Gattick scratched figures in the sand while they hid the bounty. He used his right claw, keeping the left on his rags. “Thought you favored the left,” Staever commented as he climbed out of the ditch for more glass.

“Thought you had the sense not to wear a cloak ten hightides into summer,” Gattick said without looking up. “What, think winter’s gonna sneak up on you?”

“You know damn well the reason I’m wearing this. You paid for the reason.”

Staever had a piece of another lobster’s shell grafted over a wound on his abdomen from seven years prior, when he and Wrest were stealing together before Wrest joined the Militia. He’d tailed a mark through the crowd at a birthing pool–always good cover–but the mark had gotten the drop on him and stuck him with a knife.

He’d deserved it. The mark was innocent, and though Staever had never taken a life, he and Wrest had been thieves for far longer than they’d been stealing for the greater good.

Wrest had run for help to the only underworld contact nearby–Gattick, who had loaned him enough money for Staever to get a patch of donor shell grafted over his gash in a back-alley basement smelling of disinfectant sludge. Gattick had been understanding–had even waited until the graft had healed before demanding repayment–and when Graphus’s agents had approached him with a job offer, Staever had suggested Gattick as permanent go-between.

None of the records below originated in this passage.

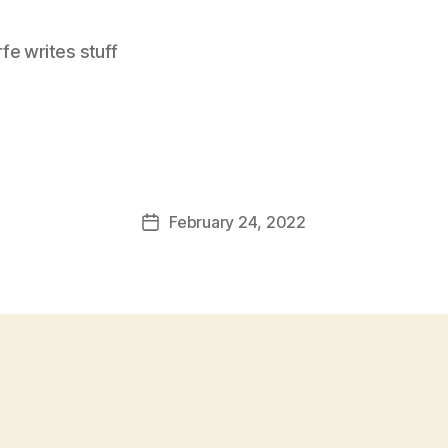
e writes stuff
February 24, 2022
Post
date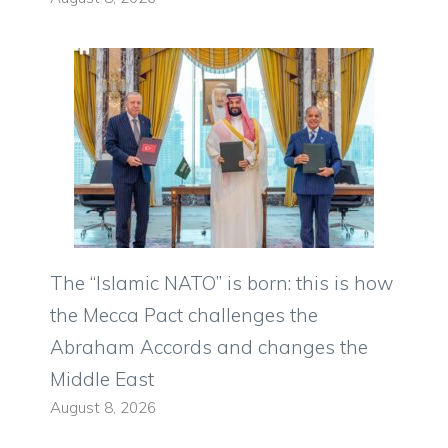
The “Islamic NATO” is born: this is how
the Mecca Pact challenges the
Abraham Accords and changes the
Middle East
August 8, 2026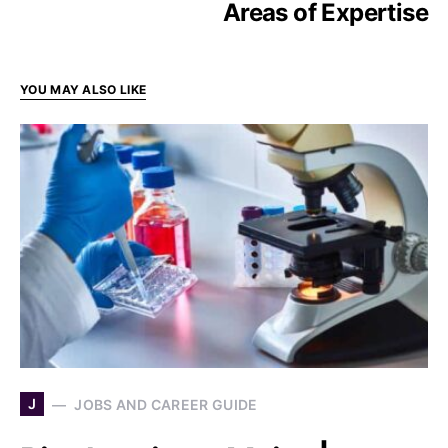
Areas of Expertise
YOU MAY ALSO LIKE
J
JOBS AND CAREER GUIDE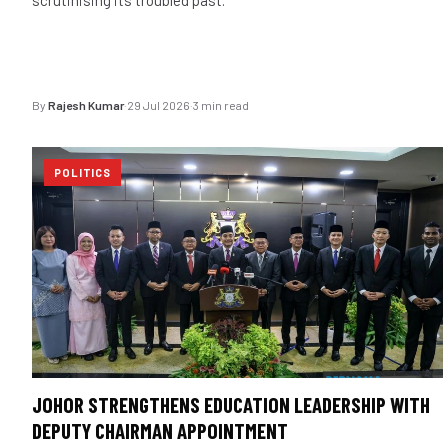
By
Rajesh Kumar
·
29 Jul 2026
·
3 min read
POLITICS
JOHOR STRENGTHENS EDUCATION LEADERSHIP WITH
DEPUTY CHAIRMAN APPOINTMENT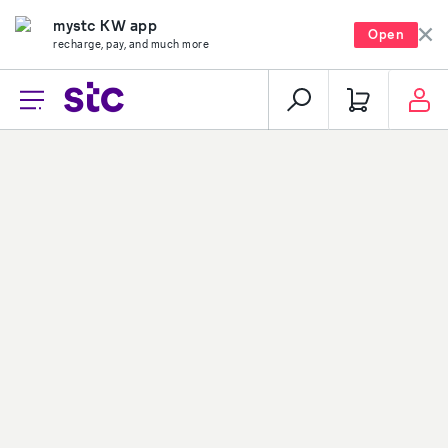
mystc KW app
Open
recharge, pay, and much more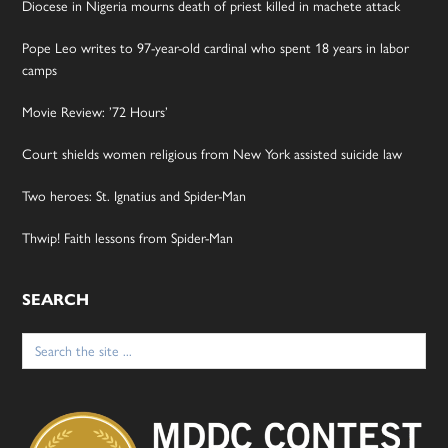
Diocese in Nigeria mourns death of priest killed in machete attack
Pope Leo writes to 97-year-old cardinal who spent 18 years in labor
camps
Movie Review: ’72 Hours’
Court shields women religious from New York assisted suicide law
Two heroes: St. Ignatius and Spider-Man
Thwip! Faith lessons from Spider-Man
SEARCH
Search
for:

Gattick’s eyes remained fixed on the figures. Something was eluding him. “I don’t see why you’re so eager to cover it up. Makes you look dangerous.”

“Makes me look too memorable,” Staever said.

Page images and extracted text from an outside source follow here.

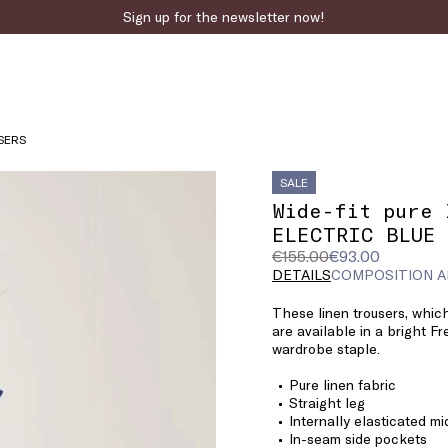
Sign up for the newsletter now!
Fast online returns
SERS
SALE
Wide-fit pure 
ELECTRIC BLUE
Original
Current
€155.00
€93.00
price
price
DETAILS
COMPOSITION A
was
€93.00
These linen trousers, whic
€155.00
are available in a bright F
wardrobe staple.
Pure linen fabric
Straight leg
Internally elasticated mi
In-seam side pockets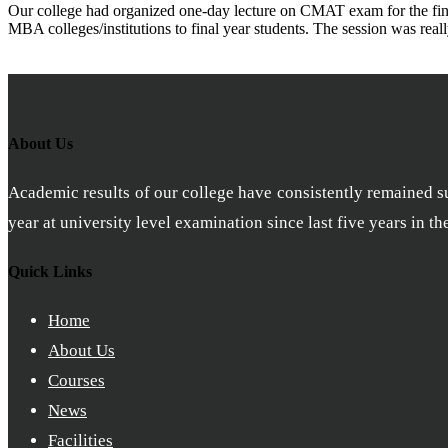
Our college had organized one-day lecture on CMAT exam for the final
MBA colleges/institutions to final year students. The session was real
About Us
Academic results of our college have consistently remained sub
year at university level examination since last five years in t
Quick Links
Home
About Us
Courses
News
Facilities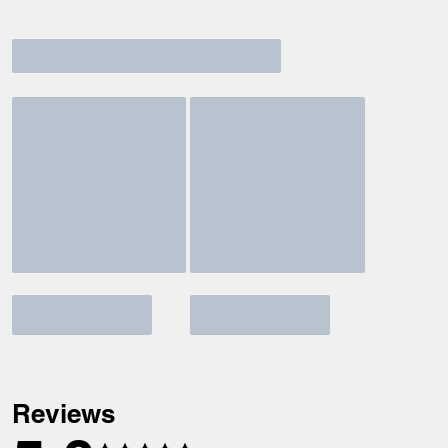
Reviews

“Hasn’t killed me yet.” Gattick tapped his skull, scratched out a few more numbers, then, satisfied, looked up at the other Cuttlefish. “I’ll take the load for to twenty-thousand pieces.”

The four thieves–Emaria had jumped into the ditch as well–froze. Staever took a while to find words. “That’s the biggest payout you’ve ever given us.”

“I suppose Graphus knew what he was doing, sending you after that boat,” Gattick said. “Tough to sit on the council without learning a bit about the comings and goings.”

Emaria hauled herself out of the vault. “Or he’s getting desperate. More and more Pupil families are skimming less and less glass lately.” She squinted up at the city. “I wonder what they know that we don’t.”

“You mean that irrigation’s failed again?” Wrest put in. “Tough to forget.”

“The important thing,” Staever told them, “is how much we know that they don’t. Like Governor Graphus being a patron of thieves.” He swelled with pride as he surveyed the gleeful faces of his crew. “Or that with specialists like this–with a gang like all of you–we’ll never fail a job.”

He stepped back from the vault, seeing the city tower above him. Lobsters were as connected to their architecture as the sea was to glass, and even the residents of the Whites, poor families living in one room and shelling beetles out the window, banded together to construct homes with soaring roofs and portals. Everything was connected by spiral towers, archways, bridges, forming a web around the great Pupil tower. The beach haze hung below everything as though the Eye were attached to nothing, a myth made real, ready any moment to fall into the silence of the desert.